TR3990X Linpack Scaling

You can see from the plot that there is no speed-up after 48 cores. Ideal linear scaling is represented by the black line.

Python numpy (norm(A@B))

This is a simple numpy test computing the frobenius norm of a matrix product.

The conda env for this was created using OpenBLAS,

conda create --name openblas-np numpy blas=*=openblas

The python code is,

import numpy as np
import time

n = 20000

A = np.random.randn(n,n).astype('float64')
B = np.random.randn(n,n).astype('float64')

start_time = time.time()
nrm = np.linalg.norm(A@B)
print(" took {} seconds ".format(time.time() - start_time))
print(" norm = ",nrm)

`OMP_NUM_THREADS` was set from 1 to 64 for the job runs.

3990X numpy scaling

In this plot you see performance flatten out by 48 cores. The fall-off is enough to spoil the Amdhal curve fit and even declines slightly at 64 cores. The results up to 40 cores however are very good.

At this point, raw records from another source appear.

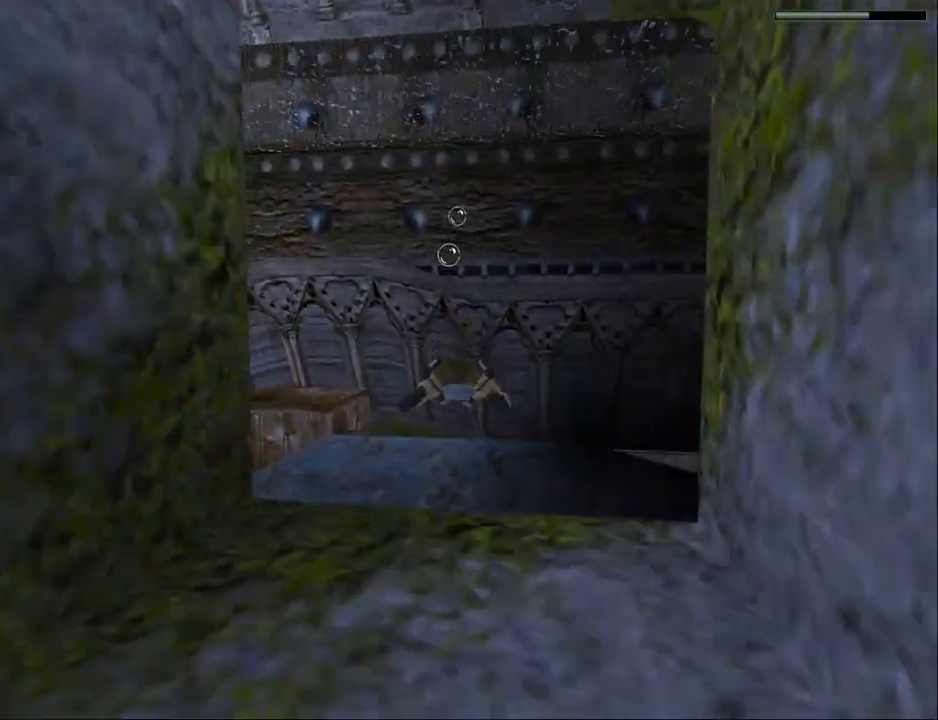
{"buttons": ["SQUARE", "DPAD_DOWN", "DPAD_RIGHT"], "events": [[200, "DPAD_UP", "up"], [267, "DPAD_RIGHT", "down"], [400, "DPAD_DOWN", "down"]]}
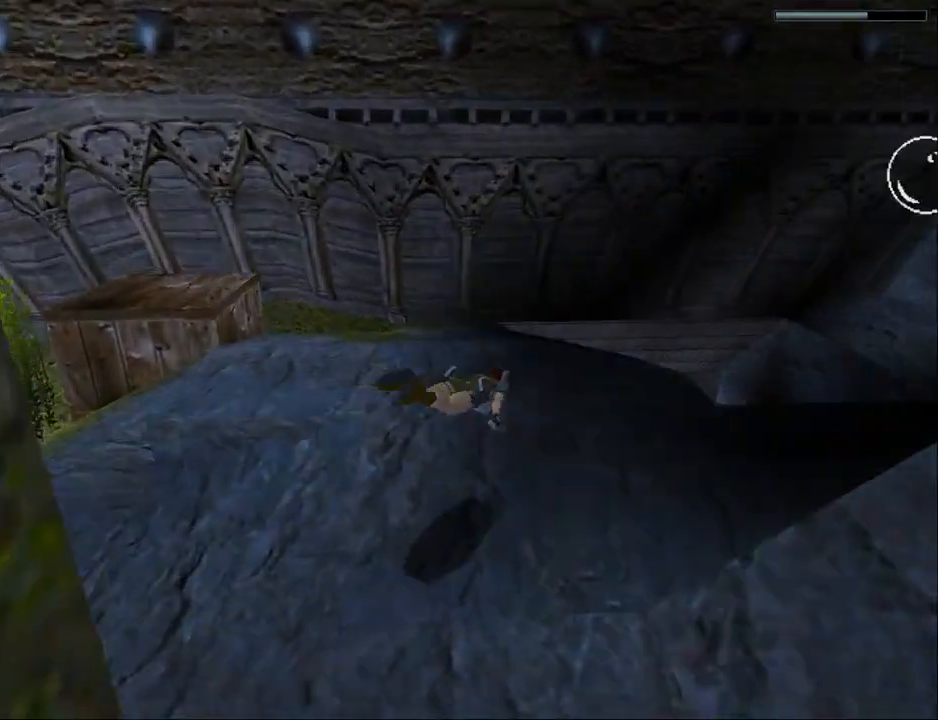
{"buttons": ["SQUARE"], "events": [[67, "DPAD_RIGHT", "up"], [167, "DPAD_DOWN", "up"]]}
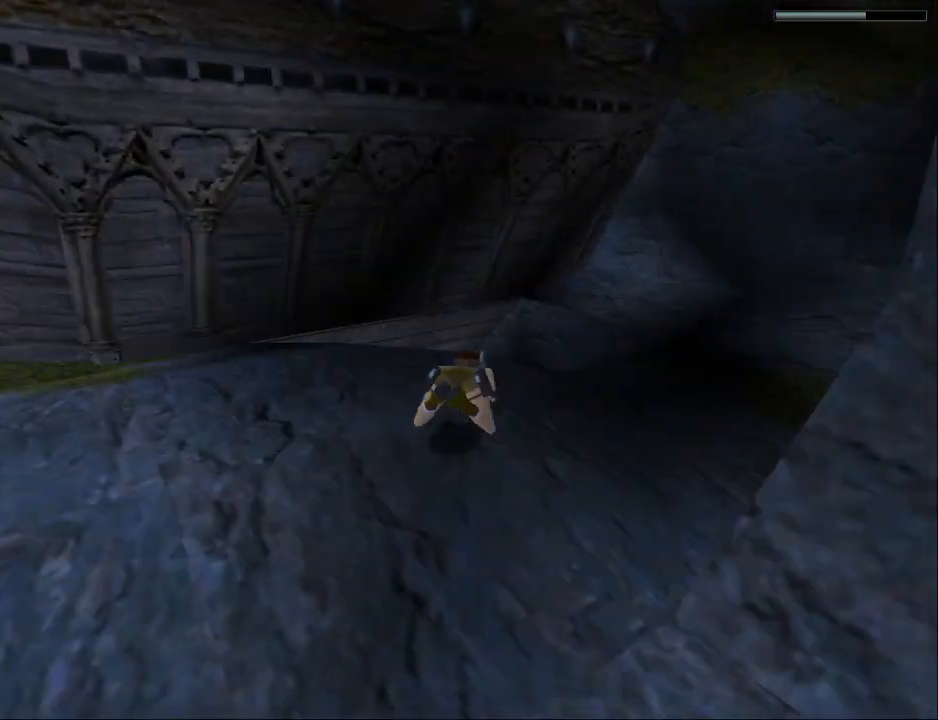
{"buttons": ["SQUARE"], "events": []}
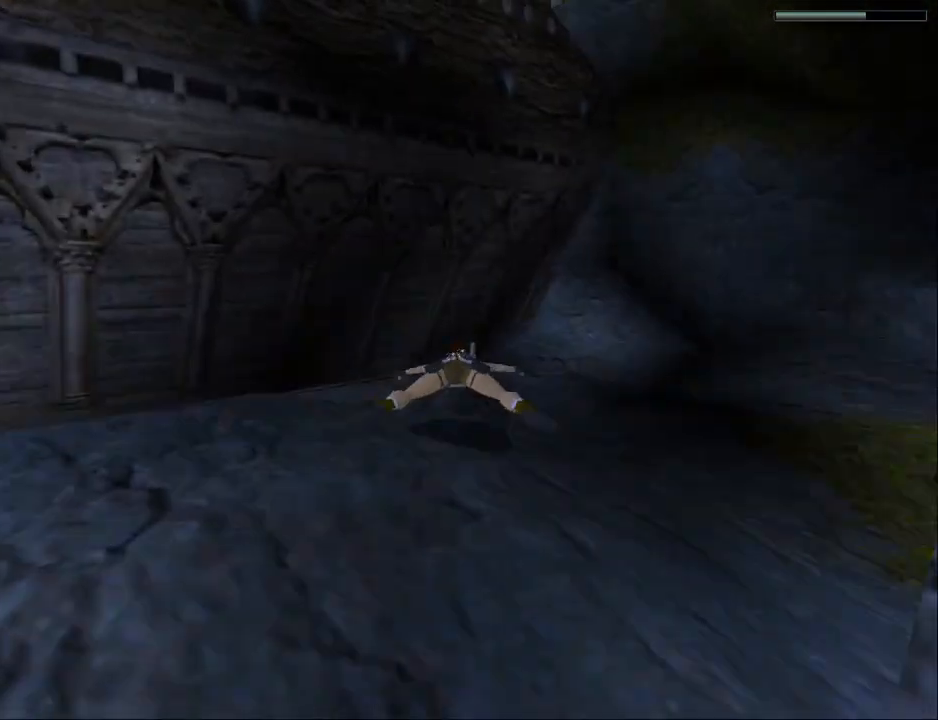
{"buttons": ["SQUARE", "DPAD_DOWN"], "events": [[200, "DPAD_DOWN", "down"]]}
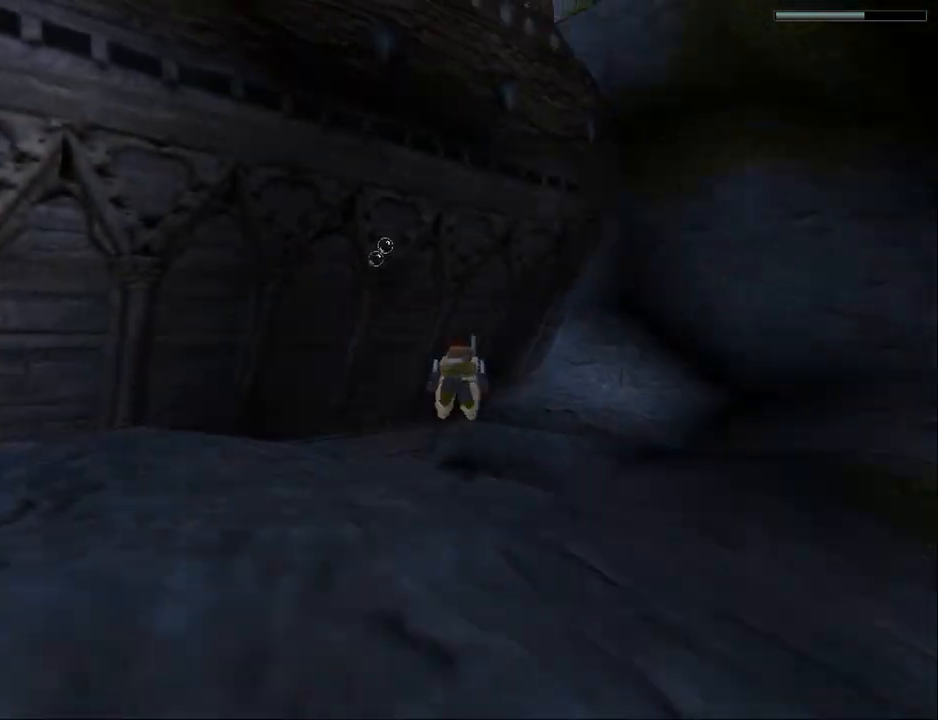
{"buttons": ["SQUARE", "DPAD_DOWN", "DPAD_LEFT"], "events": [[33, "DPAD_LEFT", "down"]]}
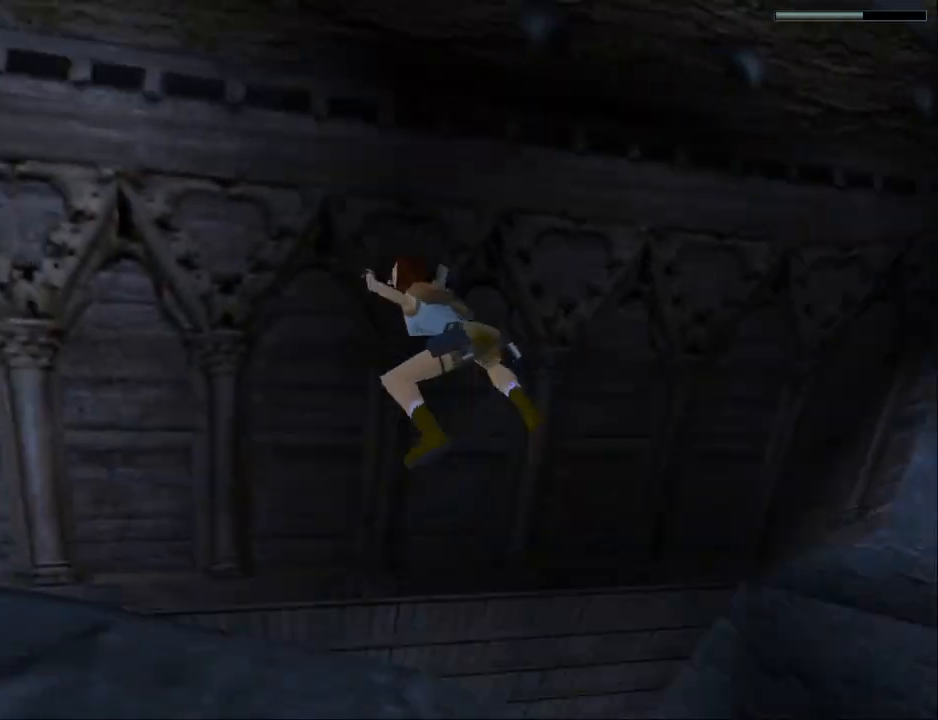
{"buttons": ["SQUARE"], "events": [[300, "DPAD_LEFT", "up"], [367, "DPAD_DOWN", "up"]]}
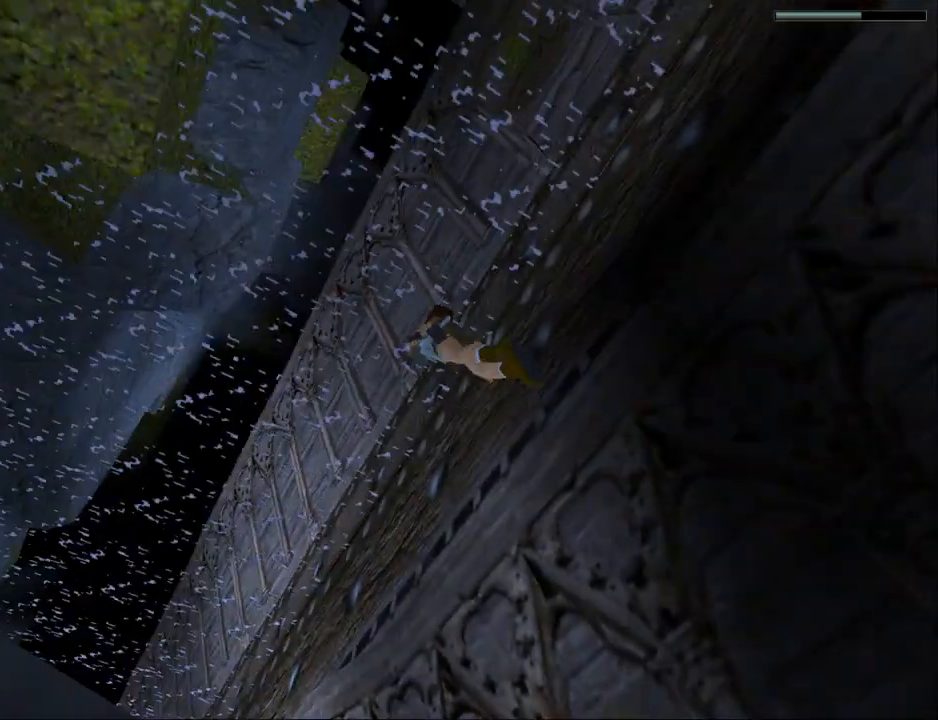
{"buttons": ["SQUARE", "DPAD_RIGHT"], "events": [[333, "DPAD_RIGHT", "down"]]}
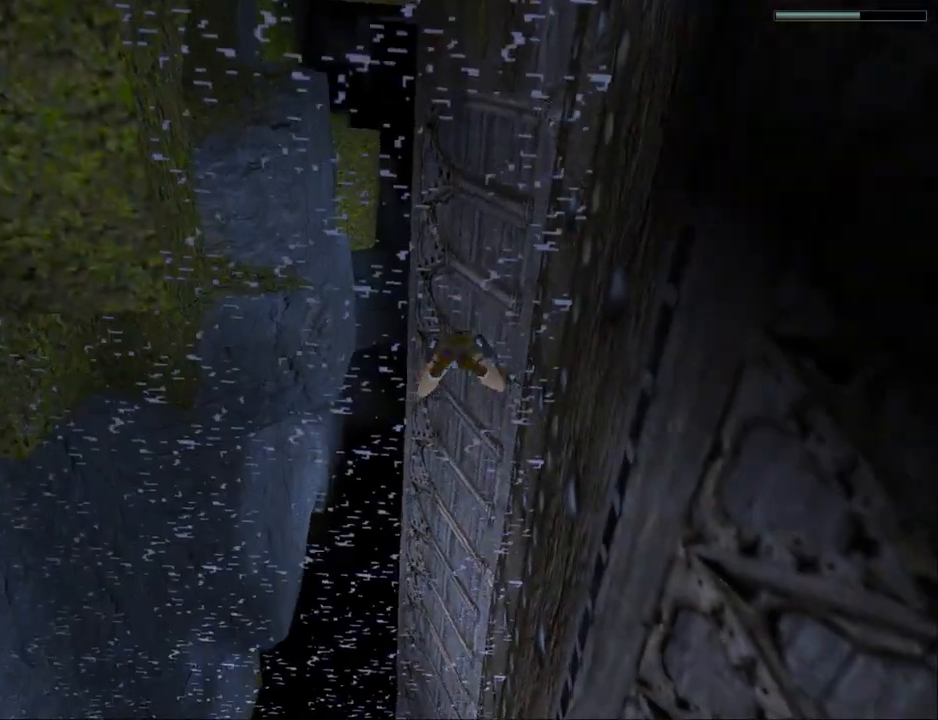
{"buttons": ["SQUARE", "DPAD_RIGHT"], "events": [[100, "DPAD_DOWN", "down"], [233, "DPAD_DOWN", "up"]]}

NAMD ApoA1 ~ 92000 atoms 500 time steps

The molecular dynamics program NAMD in general scales well across cores, nodes and GPU's. I consider the results here for the ApoA1 job run to be good. I do believe the slowdown at higher core counts is memory bottleneck during accumulation of forces. It's not unexpected.

Run commands were similar to,

../../NAMD_2.12_Linux-x86_64-multicore/namd2 +p64 +setcpuaffinity +idlepoll apoa1.namd

TR 3990x  NAMD ApoA1

NAMD STMV ~ 1 million atoms 500 time steps

The scaling for the STMV job run is even better than the smaller ApoA1 problem.

3990x NAMD stmv scaling


Hopefully these results give you some reality on running processes on 64 cores at once! THere will be problems that will not perform well with that many thread or MPI ranks on a single socket node. Other programs will do better. NAMD is a good example. Even thought it would be nice to see better scaling with NAMD it is still quite good and if you combine these 64 cores with a couple of NVIDIA RTX 2080Ti or RTX Titan GPU's it would make a very nice molecular dynamics workstation.

I will likely get more opportunity to test on the 3990x. It would be nice to run some testing with applications that are more linear by nature. It would also be interesting to run the same tests in this post on the AMD EPYC rome 64-core server processor. I expect that EPYC may do better because of better memory handling. I'll try to do that if possible.